Holcim, the largest beneficiary. Holcim gets Rs.35bn in cash, even as it retains majority holding in its Indian cement business while simplifying the holding structure.

Ambuja, the loser. The use of Rs.35bn cash and 28% equity dilution to buy out a group company, which will now be valued at a holdco discount, is a blow to Ambuja's minority shareholders. The impending capex (Rs.35bn) and proposed investment in ACC (Rs.30bn) would imply additional borrowings. Also, the Rs.9bn in synergies appears a tall figure given that both companies have been parented by Holcim since 2006 but still display huge disparity in costs. The positive for Ambuja is consolidation of its 58m-ton capacity with another 10m-ton being constructed. Then (in 2016), it would become the largest in India, surpassing Ultratech. Besides, the deal is estimated to be EPS neutral for Ambuja.

ACC, neutral. The ownership change (a 50% stake) from Holcim directly to Ambuja will not impact ACC much except regarding certain issues. Should it continue to pay technological fees to Holcim, given that it will now be under the Ambuja management - How will business interests be protected in the present common markets and in matters of capacity expansion?

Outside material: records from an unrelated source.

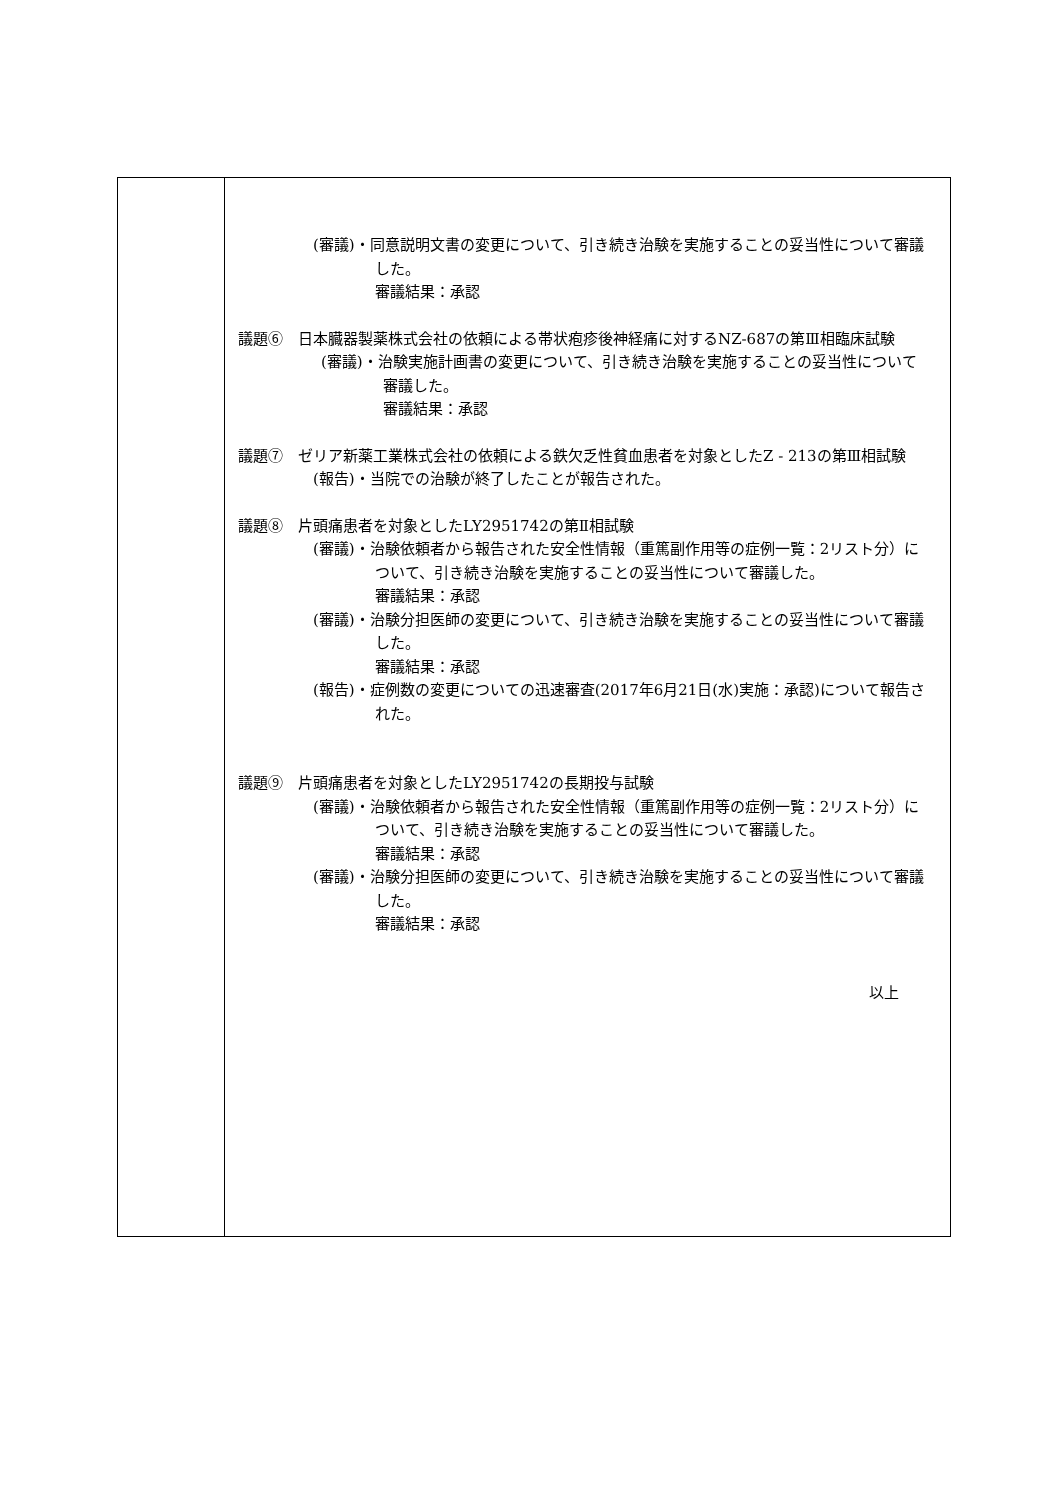| | (審議)・同意説明文書の変更について、引き続き治験を実施することの妥当性について審議した。 審議結果：承認 議題⑥ 日本臓器製薬株式会社の依頼による帯状疱疹後神経痛に対するNZ-687の第Ⅲ相臨床試験 (審議)・治験実施計画書の変更について、引き続き治験を実施することの妥当性について審議した。 審議結果：承認 議題⑦ ゼリア新薬工業株式会社の依頼による鉄欠乏性貧血患者を対象としたZ - 213の第Ⅲ相試験 (報告)・当院での治験が終了したことが報告された。 議題⑧ 片頭痛患者を対象としたLY2951742の第Ⅱ相試験 (審議)・治験依頼者から報告された安全性情報（重篤副作用等の症例一覧：2リスト分）について、引き続き治験を実施することの妥当性について審議した。 審議結果：承認 (審議)・治験分担医師の変更について、引き続き治験を実施することの妥当性について審議した。 審議結果：承認 (報告)・症例数の変更についての迅速審査(2017年6月21日(水)実施：承認)について報告された。 議題⑨ 片頭痛患者を対象としたLY2951742の長期投与試験 (審議)・治験依頼者から報告された安全性情報（重篤副作用等の症例一覧：2リスト分）について、引き続き治験を実施することの妥当性について審議した。 審議結果：承認 (審議)・治験分担医師の変更について、引き続き治験を実施することの妥当性について審議した。 審議結果：承認 以上 |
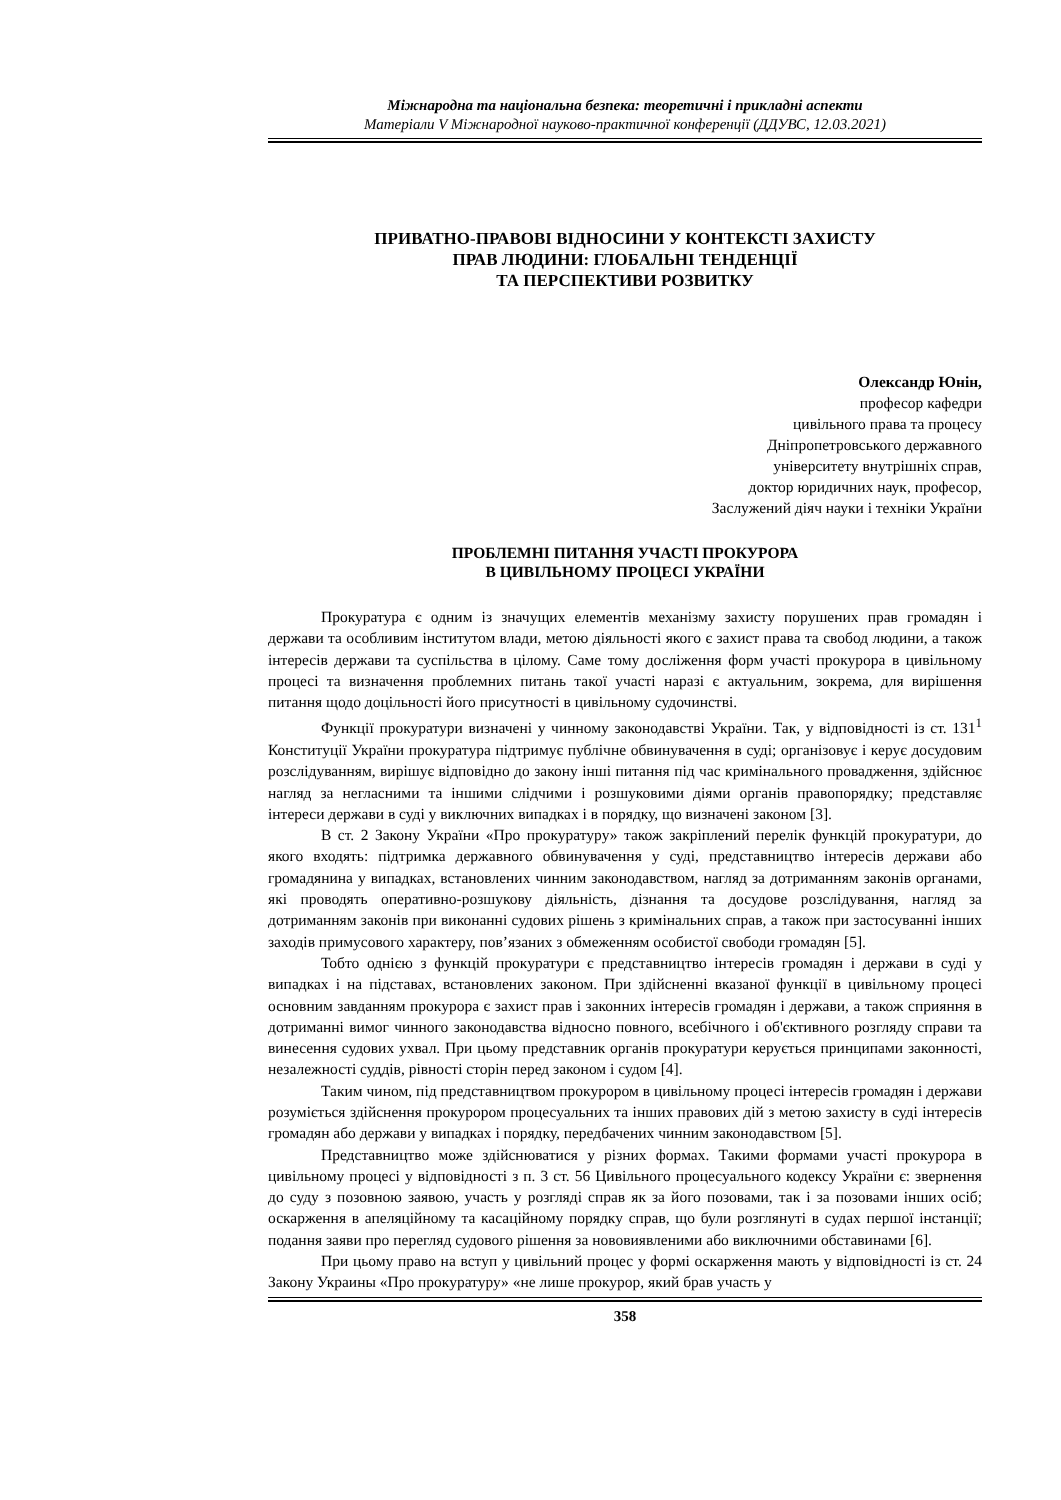Міжнародна та національна безпека: теоретичні і прикладні аспекти
Матеріали V Міжнародної науково-практичної конференції (ДДУВС, 12.03.2021)
ПРИВАТНО-ПРАВОВІ ВІДНОСИНИ У КОНТЕКСТІ ЗАХИСТУ
ПРАВ ЛЮДИНИ: ГЛОБАЛЬНІ ТЕНДЕНЦІЇ
ТА ПЕРСПЕКТИВИ РОЗВИТКУ
Олександр Юнін,
професор кафедри
цивільного права та процесу
Дніпропетровського державного
університету внутрішніх справ,
доктор юридичних наук, професор,
Заслужений діяч науки і техніки України
ПРОБЛЕМНІ ПИТАННЯ УЧАСТІ ПРОКУРОРА
В ЦИВІЛЬНОМУ ПРОЦЕСІ УКРАЇНИ
Прокуратура є одним із значущих елементів механізму захисту порушених прав громадян і держави та особливим інститутом влади, метою діяльності якого є захист права та свобод людини, а також інтересів держави та суспільства в цілому. Саме тому досліження форм участі прокурора в цивільному процесі та визначення проблемних питань такої участі наразі є актуальним, зокрема, для вирішення питання щодо доцільності його присутності в цивільному судочинстві.
Функції прокуратури визначені у чинному законодавстві України. Так, у відповідності із ст. 131<sup>1</sup> Конституції України прокуратура підтримує публічне обвинувачення в суді; організовує і керує досудовим розслідуванням, вирішує відповідно до закону інші питання під час кримінального провадження, здійснює нагляд за негласними та іншими слідчими і розшуковими діями органів правопорядку; представляє інтереси держави в суді у виключних випадках і в порядку, що визначені законом [3].
В ст. 2 Закону України «Про прокуратуру» також закріплений перелік функцій прокуратури, до якого входять: підтримка державного обвинувачення у суді, представництво інтересів держави або громадянина у випадках, встановлених чинним законодавством, нагляд за дотриманням законів органами, які проводять оперативно-розшукову діяльність, дізнання та досудове розслідування, нагляд за дотриманням законів при виконанні судових рішень з кримінальних справ, а також при застосуванні інших заходів примусового характеру, пов’язаних з обмеженням особистої свободи громадян [5].
Тобто однією з функцій прокуратури є представництво інтересів громадян і держави в суді у випадках і на підставах, встановлених законом. При здійсненні вказаної функції в цивільному процесі основним завданням прокурора є захист прав і законних інтересів громадян і держави, а також сприяння в дотриманні вимог чинного законодавства відносно повного, всебічного і об'єктивного розгляду справи та винесення судових ухвал. При цьому представник органів прокуратури керується принципами законності, незалежності суддів, рівності сторін перед законом і судом [4].
Таким чином, під представництвом прокурором в цивільному процесі інтересів громадян і держави розуміється здійснення прокурором процесуальних та інших правових дій з метою захисту в суді інтересів громадян або держави у випадках і порядку, передбачених чинним законодавством [5].
Представництво може здійснюватися у різних формах. Такими формами участі прокурора в цивільному процесі у відповідності з п. 3 ст. 56 Цивільного процесуального кодексу України є: звернення до суду з позовною заявою, участь у розгляді справ як за його позовами, так і за позовами інших осіб; оскарження в апеляційному та касаційному порядку справ, що були розглянуті в судах першої інстанції; подання заяви про перегляд судового рішення за нововиявленими або виключними обставинами [6].
При цьому право на вступ у цивільний процес у формі оскарження мають у відповідності із ст. 24 Закону Украины «Про прокуратуру» «не лише прокурор, який брав участь у
358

Our take. Given Ambuja's intent to raise its stake in ACC by another 10% up to a price of Rs.1,550 (a 30% premium to the prevailing price for ACC) and the proposed deal being negative for Ambuja, we retain our preference for ACC over Ambuja. We have a Hold call on Ambuja, with a target of Rs.186, 9x its Jun'13e EV/EBITDA, and an EV/ton of US$150. In the proposed structure, a fair price for Ambuja comes to Rs.187 (Rs.145 for the parent on Jun'14e and Rs.43 for the 50% stake in ACC on a 25% holdco discount). Risks. Hike in coal prices or in technology and knowhow fees to Holcim.